_TASK ITEM:_ Translate this sentence from the excerpt on the Galician knight and trobador Carpancho into Spanish: "In 1237, he made out his will, leaving property at Rubians to the monastery of San Paio de Antealtares."

Airas Fernandes (c. 1170 – c. 1240), called Carpancho, was a knight and trobador from Galicia.

==Life==
The main sources for Carpancho's life are four documents in the Tumbo C cartulary from the archives of the cathedral of Santiago de Compostela. The Latin form of his name as it appears in documents is Arias Femandi, dictus Carpanchus. In a reconstructed genealogy, he was the son of Fernando Pais, son of Paio Peres, son of Pedro Gelmires, brother of the Archbishop Diego Gelmires. His brothers were Adão, Nuno and Pedro. The family was closely linked to the cathedral. Adão and Nuno studied in Paris.

In 1230, Carpancho renounced his part in the benefices of San Vicente de Alón, San Vicente de Aguas Santas and Santa María de Isorna in favour of the cathedral. In 1237, he made out his will, leaving property at Rubians to the monastery of San Paio de Antealtares.

==Works==
Carpancho wrote the following cantigas de amigo (female-voiced love poems):

- A maior coita que eu no mund'hei
- Chegades, amiga, d'u é meu amigo
- Madre velida, meu amigo vi
- Madre, pois vós desamor havedes
- Molher com'eu nom vive, coitada
- Por fazer romaria pug'em meu coraçom
- Que me mandades, ai madre, fazer
- Tanto sei eu de mi parte quant'é de meu coraçom

All of these have been translated into English by Rip Cohen. The first stanza of Madre, pois vós desamor havedes in English reads:

Mother, since you feel hatred
For my boyfriend, because you know
  That he loves me, I shall see him,
  And, mother, if you love me at all,
  You will praise me, that I know.

_SOURCE MATERIAL:_
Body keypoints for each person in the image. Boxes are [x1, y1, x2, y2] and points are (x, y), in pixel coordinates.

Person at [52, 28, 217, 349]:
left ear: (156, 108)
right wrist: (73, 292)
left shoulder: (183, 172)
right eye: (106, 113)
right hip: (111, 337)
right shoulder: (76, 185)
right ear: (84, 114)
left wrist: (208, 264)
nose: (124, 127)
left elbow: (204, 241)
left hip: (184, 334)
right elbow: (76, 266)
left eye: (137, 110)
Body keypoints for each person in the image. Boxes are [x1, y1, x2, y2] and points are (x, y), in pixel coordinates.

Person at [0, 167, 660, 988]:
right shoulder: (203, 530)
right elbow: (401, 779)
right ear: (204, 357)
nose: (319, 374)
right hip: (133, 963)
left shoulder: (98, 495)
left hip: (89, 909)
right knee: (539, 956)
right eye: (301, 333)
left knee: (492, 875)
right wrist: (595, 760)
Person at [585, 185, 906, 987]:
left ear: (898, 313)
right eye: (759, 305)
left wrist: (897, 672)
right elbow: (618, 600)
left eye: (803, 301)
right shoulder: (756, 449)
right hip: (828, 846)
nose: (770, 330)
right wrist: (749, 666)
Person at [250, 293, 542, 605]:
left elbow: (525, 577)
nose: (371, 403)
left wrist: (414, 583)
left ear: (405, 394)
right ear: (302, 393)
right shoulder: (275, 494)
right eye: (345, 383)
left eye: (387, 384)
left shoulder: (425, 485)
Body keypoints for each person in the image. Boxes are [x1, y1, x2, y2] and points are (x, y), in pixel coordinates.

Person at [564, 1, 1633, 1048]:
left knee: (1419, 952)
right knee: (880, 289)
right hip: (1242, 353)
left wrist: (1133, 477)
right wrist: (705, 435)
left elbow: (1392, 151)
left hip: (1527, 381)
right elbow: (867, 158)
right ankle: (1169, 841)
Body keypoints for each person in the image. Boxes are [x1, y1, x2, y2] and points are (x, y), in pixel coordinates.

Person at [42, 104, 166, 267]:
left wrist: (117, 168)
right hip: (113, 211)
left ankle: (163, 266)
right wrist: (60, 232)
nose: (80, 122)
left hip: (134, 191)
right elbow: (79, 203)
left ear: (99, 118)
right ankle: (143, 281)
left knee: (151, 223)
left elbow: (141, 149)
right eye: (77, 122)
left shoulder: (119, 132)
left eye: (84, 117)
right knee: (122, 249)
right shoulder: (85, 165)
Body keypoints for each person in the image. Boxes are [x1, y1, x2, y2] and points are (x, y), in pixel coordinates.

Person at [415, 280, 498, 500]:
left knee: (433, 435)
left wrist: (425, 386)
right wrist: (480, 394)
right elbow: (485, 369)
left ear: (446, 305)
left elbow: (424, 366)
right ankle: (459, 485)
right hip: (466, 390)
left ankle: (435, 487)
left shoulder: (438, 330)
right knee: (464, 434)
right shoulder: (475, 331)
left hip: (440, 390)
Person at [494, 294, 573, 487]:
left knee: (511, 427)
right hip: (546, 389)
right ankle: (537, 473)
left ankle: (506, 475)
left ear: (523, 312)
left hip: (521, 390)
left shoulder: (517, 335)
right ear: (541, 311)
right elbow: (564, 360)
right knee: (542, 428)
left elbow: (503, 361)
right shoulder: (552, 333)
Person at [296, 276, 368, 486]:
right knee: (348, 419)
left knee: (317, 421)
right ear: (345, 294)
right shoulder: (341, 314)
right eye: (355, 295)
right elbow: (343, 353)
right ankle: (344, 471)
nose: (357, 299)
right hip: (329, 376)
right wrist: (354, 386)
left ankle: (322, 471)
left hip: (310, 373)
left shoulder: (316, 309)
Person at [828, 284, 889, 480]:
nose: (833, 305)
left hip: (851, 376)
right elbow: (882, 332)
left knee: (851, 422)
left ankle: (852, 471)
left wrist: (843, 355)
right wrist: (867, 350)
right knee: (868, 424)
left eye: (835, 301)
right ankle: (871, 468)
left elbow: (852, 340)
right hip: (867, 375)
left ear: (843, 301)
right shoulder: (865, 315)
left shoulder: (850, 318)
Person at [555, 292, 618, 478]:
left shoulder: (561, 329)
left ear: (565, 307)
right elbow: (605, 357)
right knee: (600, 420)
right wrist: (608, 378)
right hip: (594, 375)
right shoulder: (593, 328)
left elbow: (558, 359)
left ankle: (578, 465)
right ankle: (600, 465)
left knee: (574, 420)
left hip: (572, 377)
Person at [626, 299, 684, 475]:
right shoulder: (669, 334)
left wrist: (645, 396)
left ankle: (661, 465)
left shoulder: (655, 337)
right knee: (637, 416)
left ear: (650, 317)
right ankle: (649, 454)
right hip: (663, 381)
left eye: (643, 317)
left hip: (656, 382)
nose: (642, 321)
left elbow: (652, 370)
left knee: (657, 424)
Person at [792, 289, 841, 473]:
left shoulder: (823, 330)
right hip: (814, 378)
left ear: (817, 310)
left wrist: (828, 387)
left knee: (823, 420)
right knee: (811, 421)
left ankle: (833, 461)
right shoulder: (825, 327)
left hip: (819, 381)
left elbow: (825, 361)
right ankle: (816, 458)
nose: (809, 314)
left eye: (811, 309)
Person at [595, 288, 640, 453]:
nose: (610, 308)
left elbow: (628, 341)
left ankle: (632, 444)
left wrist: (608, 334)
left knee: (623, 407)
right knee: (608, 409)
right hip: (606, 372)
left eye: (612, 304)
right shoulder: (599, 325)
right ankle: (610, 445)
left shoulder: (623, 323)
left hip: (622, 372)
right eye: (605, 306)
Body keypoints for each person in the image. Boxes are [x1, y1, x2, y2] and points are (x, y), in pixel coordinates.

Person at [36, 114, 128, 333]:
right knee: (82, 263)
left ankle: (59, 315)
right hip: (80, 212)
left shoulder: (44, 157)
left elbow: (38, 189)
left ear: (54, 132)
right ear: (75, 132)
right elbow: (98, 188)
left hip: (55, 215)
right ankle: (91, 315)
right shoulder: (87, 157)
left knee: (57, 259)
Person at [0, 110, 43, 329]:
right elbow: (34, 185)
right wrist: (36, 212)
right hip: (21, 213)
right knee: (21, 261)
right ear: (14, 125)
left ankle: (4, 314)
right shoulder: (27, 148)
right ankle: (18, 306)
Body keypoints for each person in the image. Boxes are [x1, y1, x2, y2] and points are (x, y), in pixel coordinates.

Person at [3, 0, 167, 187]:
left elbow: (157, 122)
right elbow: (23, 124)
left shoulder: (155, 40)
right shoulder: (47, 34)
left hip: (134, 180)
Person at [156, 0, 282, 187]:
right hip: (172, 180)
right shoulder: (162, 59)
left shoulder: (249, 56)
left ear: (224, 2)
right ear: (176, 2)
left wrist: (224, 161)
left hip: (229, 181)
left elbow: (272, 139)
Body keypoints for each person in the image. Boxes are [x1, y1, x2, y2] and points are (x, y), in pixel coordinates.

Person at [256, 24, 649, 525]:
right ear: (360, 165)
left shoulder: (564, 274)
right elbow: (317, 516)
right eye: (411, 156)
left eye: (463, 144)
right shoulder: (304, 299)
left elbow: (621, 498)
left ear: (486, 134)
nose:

_OUTPUT:_ En 1237 hizo testamento y dejó bienes en Rubians al monasterio de San Paio de Antealtares.